**REQUIRED ACTION:** Gather all lines in the records below that include the word "Python".

**DATA EXTRACT:**
* * * * *
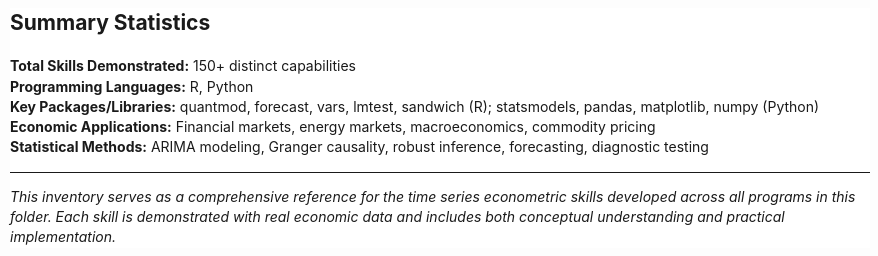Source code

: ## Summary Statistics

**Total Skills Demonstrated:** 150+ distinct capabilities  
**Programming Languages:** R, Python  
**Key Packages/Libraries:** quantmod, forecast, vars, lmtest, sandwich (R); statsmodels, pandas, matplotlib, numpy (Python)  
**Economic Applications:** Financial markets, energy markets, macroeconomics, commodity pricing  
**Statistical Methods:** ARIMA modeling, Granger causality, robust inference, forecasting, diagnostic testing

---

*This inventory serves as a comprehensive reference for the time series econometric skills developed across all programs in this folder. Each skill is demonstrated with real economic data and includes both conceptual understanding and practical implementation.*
* * * * *
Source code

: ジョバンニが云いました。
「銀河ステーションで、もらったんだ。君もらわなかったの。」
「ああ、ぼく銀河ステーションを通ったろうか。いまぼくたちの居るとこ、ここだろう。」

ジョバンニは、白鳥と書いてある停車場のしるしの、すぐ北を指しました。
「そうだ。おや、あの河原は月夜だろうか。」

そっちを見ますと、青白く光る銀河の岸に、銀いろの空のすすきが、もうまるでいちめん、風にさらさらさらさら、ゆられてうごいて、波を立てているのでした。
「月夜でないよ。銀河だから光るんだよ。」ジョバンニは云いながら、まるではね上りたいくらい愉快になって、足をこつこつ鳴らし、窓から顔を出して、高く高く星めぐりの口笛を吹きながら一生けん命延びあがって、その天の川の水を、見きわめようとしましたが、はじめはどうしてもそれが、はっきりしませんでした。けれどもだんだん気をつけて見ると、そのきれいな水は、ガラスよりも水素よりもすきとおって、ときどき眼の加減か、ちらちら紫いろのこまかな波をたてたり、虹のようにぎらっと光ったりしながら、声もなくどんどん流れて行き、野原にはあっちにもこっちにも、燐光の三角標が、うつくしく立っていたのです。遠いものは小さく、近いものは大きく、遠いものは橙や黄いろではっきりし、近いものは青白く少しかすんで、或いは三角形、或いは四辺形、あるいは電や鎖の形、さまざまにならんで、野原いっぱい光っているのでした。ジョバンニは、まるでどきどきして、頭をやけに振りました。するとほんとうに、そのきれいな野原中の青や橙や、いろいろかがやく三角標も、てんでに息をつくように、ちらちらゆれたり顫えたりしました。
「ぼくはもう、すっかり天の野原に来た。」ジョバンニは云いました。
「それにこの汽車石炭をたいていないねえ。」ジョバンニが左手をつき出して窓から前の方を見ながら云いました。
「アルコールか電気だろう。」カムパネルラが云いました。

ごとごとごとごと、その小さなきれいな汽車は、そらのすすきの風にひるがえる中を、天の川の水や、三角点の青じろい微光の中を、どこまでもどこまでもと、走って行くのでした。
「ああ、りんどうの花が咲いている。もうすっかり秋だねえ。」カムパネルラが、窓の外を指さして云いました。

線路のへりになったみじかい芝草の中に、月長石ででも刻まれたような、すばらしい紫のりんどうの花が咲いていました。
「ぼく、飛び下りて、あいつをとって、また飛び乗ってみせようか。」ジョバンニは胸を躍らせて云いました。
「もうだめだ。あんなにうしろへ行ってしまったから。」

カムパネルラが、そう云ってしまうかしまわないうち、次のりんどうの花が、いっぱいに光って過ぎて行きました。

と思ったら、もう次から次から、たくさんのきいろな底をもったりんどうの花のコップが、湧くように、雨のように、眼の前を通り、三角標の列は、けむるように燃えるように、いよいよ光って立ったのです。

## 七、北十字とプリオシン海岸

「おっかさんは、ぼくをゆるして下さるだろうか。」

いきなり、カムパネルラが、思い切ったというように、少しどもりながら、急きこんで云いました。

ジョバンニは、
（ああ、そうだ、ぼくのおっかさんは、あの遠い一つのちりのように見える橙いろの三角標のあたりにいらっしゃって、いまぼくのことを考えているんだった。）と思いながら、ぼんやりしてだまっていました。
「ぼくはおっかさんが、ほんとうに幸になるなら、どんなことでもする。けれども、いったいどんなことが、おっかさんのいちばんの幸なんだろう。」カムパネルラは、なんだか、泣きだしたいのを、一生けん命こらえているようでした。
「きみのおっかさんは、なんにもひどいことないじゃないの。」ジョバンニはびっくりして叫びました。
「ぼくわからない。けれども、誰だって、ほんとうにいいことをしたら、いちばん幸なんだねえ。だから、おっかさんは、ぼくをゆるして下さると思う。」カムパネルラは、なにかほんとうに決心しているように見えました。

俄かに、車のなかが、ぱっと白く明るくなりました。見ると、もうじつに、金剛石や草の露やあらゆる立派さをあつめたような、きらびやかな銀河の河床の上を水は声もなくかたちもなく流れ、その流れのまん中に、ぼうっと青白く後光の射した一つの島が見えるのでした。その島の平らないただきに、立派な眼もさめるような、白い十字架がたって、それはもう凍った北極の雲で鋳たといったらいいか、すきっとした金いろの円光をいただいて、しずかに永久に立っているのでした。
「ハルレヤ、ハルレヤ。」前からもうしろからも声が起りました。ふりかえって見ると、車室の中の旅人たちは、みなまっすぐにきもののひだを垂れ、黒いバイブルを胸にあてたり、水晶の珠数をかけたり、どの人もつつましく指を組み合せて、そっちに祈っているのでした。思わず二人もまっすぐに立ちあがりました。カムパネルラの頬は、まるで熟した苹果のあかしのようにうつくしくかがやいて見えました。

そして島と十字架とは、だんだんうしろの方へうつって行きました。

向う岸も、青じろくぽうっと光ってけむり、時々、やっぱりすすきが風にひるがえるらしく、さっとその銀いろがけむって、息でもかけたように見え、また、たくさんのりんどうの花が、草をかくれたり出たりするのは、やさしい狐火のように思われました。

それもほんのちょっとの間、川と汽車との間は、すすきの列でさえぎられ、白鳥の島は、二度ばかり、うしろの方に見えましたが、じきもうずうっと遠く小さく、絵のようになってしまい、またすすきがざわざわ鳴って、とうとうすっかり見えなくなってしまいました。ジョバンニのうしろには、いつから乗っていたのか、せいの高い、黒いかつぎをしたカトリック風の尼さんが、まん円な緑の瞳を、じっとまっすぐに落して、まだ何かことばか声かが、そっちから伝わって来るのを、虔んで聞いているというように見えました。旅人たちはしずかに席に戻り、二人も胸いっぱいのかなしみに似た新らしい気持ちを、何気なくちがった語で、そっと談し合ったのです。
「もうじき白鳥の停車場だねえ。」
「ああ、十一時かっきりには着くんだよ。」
* * * * *
**ANSWER SPACE:**
**Programming Languages:** R, Python  
**Key Packages/Libraries:** quantmod, forecast, vars, lmtest, sandwich (R); statsmodels, pandas, matplotlib, numpy (Python)  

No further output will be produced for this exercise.